Please rewrite the data from its first line through the line containing "NoobCoder &amp; Maker's" as a JSON list of strings, one string per line, with blank lines omitted.

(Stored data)
────────────────────────────────────────
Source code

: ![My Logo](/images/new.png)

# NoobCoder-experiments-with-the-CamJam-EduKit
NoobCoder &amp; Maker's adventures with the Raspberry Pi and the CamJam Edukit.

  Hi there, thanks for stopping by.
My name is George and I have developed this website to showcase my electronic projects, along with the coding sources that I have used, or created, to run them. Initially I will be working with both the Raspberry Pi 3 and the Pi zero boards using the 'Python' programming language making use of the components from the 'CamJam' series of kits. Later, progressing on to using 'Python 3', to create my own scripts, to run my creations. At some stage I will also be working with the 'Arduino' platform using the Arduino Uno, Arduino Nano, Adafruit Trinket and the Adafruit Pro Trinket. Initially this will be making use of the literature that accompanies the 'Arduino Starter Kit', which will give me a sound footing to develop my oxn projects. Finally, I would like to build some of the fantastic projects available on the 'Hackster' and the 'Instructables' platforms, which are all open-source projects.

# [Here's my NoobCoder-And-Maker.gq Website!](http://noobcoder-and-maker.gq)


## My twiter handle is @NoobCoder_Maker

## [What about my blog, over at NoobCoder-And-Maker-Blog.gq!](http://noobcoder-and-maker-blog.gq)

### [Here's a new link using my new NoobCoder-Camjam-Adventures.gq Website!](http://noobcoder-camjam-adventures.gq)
────────────────────────────────────────
* [ANSWER BOX]:
[
  "Source code",
  ": ![My Logo](/images/new.png)",
  "# NoobCoder-experiments-with-the-CamJam-EduKit",
  "NoobCoder &amp; Maker's adventures with the Raspberry Pi and the CamJam Edukit."
]